When you first became interested in science did you ever think that it would lead you to a career in conservation?
I think when I became interested in science I already wanted to be in conservation. I always knew I wanted to work with birds and conservation, and then the science came later. I wanted to do something with birds, I didn't know what, but then maybe realised that I could be a scientist and that would be the best way to work on birds.
When did you first become interested in conservation?
From quite a young age I was crazy about birds. I just wanted to do something with birds when I grew up and I didn't think you could make a career out of that. Then I found out about conservation and realised you could and I actually came here to the Lodge when I was about 12 to a young ornithologists club and they had a day about careers in conservation.

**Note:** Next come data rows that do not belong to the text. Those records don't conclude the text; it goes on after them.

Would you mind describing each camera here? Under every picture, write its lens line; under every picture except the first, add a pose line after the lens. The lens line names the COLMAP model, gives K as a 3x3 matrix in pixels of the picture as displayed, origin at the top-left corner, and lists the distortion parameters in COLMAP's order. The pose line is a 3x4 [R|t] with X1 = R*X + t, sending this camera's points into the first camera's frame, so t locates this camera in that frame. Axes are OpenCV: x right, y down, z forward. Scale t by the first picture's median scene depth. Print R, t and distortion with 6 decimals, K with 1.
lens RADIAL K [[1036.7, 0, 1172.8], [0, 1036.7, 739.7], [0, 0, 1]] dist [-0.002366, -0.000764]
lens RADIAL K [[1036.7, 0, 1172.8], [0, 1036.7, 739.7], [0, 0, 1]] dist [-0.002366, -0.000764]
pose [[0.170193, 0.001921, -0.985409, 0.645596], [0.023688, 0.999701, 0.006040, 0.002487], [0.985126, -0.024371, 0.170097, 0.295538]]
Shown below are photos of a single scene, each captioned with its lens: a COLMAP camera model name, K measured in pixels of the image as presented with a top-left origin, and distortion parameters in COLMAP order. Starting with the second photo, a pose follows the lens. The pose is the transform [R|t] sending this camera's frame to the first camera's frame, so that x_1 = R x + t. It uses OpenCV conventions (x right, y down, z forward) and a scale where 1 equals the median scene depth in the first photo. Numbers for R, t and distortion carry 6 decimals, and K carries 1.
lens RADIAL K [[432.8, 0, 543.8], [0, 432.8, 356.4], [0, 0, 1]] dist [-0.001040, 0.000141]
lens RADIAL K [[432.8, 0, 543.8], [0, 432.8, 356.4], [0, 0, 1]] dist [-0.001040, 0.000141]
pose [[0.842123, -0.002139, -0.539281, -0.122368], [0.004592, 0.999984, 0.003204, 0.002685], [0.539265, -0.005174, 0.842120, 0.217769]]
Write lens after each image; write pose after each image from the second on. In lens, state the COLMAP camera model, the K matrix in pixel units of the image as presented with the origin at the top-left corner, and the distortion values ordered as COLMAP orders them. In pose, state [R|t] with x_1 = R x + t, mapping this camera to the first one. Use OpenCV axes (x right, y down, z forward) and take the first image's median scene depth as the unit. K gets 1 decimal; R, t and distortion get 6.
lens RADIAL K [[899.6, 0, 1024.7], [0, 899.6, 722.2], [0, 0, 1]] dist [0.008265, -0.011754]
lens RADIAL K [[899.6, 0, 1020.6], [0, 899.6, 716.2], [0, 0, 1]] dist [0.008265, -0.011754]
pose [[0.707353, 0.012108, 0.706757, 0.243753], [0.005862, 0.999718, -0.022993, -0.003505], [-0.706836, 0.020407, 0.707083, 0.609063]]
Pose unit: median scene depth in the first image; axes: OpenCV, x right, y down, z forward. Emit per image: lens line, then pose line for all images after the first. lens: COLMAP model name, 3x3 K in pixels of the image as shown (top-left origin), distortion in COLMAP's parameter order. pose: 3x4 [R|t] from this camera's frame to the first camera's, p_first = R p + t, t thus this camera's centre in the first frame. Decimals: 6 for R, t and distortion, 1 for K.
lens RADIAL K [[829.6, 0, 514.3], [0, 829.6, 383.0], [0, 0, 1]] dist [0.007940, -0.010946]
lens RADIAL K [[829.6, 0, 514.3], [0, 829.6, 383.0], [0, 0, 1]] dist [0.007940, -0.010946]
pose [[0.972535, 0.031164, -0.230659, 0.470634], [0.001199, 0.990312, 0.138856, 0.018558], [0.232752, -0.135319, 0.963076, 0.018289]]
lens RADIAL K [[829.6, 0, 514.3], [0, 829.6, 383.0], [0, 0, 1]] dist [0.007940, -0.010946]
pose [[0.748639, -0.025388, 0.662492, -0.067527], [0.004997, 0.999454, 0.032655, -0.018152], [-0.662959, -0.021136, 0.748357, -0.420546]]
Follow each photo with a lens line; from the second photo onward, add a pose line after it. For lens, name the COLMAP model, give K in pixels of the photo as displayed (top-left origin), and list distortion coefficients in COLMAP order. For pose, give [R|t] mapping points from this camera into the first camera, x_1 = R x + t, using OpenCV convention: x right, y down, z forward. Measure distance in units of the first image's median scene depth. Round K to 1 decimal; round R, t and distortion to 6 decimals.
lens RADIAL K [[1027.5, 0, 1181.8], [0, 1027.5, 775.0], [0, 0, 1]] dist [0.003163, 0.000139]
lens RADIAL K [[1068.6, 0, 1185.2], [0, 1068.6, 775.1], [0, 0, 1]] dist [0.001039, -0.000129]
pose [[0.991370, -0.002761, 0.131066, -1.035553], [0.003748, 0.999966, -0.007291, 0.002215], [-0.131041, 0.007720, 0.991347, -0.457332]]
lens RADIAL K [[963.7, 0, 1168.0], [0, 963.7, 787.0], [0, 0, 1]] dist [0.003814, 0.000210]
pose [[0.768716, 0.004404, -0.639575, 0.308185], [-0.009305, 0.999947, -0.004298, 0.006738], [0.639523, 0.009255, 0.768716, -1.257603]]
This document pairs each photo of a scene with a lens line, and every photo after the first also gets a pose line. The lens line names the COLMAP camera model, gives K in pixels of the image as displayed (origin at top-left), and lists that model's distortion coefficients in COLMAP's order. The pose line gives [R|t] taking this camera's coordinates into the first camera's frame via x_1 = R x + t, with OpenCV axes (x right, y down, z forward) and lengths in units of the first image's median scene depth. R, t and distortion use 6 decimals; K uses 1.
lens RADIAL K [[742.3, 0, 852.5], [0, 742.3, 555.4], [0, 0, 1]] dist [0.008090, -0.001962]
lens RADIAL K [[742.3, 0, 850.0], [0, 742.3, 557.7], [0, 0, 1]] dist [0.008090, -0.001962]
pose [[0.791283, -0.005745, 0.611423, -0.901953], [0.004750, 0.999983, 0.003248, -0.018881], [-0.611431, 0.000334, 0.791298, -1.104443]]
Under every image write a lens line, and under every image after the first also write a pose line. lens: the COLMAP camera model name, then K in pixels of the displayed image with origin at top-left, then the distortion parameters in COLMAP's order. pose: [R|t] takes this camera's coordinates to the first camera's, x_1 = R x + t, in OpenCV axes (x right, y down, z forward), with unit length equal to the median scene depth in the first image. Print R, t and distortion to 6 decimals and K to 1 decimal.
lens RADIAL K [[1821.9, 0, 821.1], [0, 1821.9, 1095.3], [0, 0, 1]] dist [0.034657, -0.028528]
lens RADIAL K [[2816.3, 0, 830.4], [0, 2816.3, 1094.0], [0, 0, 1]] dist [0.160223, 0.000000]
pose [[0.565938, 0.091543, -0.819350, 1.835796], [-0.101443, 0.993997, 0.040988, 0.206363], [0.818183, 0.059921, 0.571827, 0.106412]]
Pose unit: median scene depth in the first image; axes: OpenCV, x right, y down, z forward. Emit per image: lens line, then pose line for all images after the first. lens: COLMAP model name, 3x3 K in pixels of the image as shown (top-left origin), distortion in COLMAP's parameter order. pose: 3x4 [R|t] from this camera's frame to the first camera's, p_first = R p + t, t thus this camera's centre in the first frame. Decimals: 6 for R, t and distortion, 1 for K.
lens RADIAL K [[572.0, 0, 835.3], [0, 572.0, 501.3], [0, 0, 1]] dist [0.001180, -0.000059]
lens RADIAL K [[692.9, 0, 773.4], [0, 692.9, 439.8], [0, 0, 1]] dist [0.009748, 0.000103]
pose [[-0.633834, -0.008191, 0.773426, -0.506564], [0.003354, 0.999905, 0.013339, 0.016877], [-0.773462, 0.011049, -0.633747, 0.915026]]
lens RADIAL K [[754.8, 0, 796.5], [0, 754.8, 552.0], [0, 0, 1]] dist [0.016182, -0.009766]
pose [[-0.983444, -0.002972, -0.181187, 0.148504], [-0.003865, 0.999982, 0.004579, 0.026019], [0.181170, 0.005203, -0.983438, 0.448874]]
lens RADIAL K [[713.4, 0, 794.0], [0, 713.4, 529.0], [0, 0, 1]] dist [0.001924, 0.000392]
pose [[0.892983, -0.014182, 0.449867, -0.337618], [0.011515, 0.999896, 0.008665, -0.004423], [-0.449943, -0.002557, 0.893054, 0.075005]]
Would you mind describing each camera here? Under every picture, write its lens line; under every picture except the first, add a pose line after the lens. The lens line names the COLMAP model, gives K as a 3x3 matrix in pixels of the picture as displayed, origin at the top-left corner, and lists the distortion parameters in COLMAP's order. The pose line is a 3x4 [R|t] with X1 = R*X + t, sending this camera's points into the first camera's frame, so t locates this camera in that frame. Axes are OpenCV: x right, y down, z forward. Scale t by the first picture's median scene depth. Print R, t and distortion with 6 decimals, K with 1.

I learnt about all the things that the RSPB did and how you could work on a reserve, and thought on that day that I would quite like to be a scientist, and the perfect place for me to be a scientist would be here.
I told an interviewer from Radio 4 at the end of that day that when I was grown up I wanted to come back and be a scientist at the RSPB. It took me about 20 years but my dream came true. I got back to work here doing conservation, science and something with birds, so it was perfect for me.
For you, what makes it worth coming into work each day?
It's rewarding. I know what I'm doing helps birds and our environment, so it's doing good. I enjoy the people I work with, they are like-minded people. There's a great feeling at the RSPB – nice people, who enjoy working here and enjoy working with each other.
And I find the work itself rewarding. So even though sometimes it's a bit boring sitting in front of the computer all day, looking at e-mails or figures and maths, I actually find it rewarding. To produce a piece of work or do some research, to find out some results and then publish them, to make that result available -it's all rewarding.
Are there any downsides?
If there are any downsides I guess that like many other people who work for the RSPB and other conservation organisations, you really are devoted to the work. You enjoy the work, but because it means so much to you I think a lot of us work too much. So I find that I work my evenings and I work my weekends, as much as my family will allow.
You do find yourself being sucked into the work, and maybe that's not a downside. It's great to have a job that you're so devoted to but sometimes I think it can be a bit too much.